Episode 3:

Turning All Data at Grofers into Live Event Streams

August 27, 2020

In this week’s episode of The Data Stack Show, Kostas Pardalis connects with Satyam Krishna, a data engineer at Grofers, India’s largest low-price online supermarket. Grofers boasts a network of more than 5,000 partner stores, a user base with three million iOS and Android app downloads, and an efficient supply chain that allow it to deliver more than 25 million products to customers every month.

Notes:

Satyam offers insights into how he helped build the data engineering function at Grofers, how they developed a robust data stack, how they’re turning production databases into live event streams using Change Data Capture, how Grofers’ internal customers consume data, and the company made adjustments due to the pandemic.

Topics of discussion included:

  • Satyam moving from a developer to a data engineer (2:43)
  • Describing Grofers’ data stack and data lake (6:41)
  • Who is consuming data inside the company and what are some of their common uses specific to Grofers? (12:03)
  • What are the biggest issues day-to-day as a data engineer? (18:21)
  • COVID’s impact on business practices and the data stack (21:28)
  • The big problem of data discoverability and metadata cataloging (27:44)
  • Completely changing architecture to something that can scale up (33:16)

Satyam leads the consumer engineering team at Grofers and has been with the company for six years.
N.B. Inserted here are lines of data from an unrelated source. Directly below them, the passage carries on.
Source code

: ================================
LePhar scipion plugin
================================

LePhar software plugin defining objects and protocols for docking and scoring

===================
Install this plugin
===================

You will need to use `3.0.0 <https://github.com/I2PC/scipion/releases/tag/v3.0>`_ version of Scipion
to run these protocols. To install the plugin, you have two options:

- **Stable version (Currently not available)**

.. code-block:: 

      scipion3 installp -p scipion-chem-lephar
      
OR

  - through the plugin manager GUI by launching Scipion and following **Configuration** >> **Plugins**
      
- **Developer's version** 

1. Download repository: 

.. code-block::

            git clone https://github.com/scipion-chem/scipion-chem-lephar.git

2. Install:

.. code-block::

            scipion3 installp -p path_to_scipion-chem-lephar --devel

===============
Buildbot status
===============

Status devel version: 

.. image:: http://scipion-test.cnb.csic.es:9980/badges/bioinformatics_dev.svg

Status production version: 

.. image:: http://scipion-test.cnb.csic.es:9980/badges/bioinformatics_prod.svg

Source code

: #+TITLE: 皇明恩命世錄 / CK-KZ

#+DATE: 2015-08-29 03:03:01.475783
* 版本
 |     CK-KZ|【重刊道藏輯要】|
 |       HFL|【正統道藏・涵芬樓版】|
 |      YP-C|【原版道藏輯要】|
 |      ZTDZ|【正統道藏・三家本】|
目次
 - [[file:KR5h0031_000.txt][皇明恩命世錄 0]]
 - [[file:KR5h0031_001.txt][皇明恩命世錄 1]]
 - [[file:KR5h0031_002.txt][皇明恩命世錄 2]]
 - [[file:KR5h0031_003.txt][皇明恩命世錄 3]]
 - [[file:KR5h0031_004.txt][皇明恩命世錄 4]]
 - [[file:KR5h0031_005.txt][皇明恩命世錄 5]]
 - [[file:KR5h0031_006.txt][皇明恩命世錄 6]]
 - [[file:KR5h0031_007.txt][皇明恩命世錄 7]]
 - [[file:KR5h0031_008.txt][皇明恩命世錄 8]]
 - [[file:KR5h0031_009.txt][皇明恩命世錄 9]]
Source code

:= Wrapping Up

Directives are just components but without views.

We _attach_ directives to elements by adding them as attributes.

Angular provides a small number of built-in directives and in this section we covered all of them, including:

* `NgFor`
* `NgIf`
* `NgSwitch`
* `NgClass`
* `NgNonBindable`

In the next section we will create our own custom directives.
He was the third engineer on staff and initially was a mobile engineer but shifted to data engineering two years ago, allowing him to get more of a 360-view of the company. “I wanted to look at the product from all angles,” he said about the transition. “I had spent a good enough time building that consumer application, but I wanted to see how the users interact with it and what’s the data around it. That always excited me to look at how we are getting the conversions and how the different metrics are getting tracked.”

With the shift from managing a mobile application to data engineering for internal files, Satyam noticed a completely different challenge. “Once you start building internal tools, you’re building for your stakeholders and you get the feedback much faster (than with the typical consumer feedback loop).”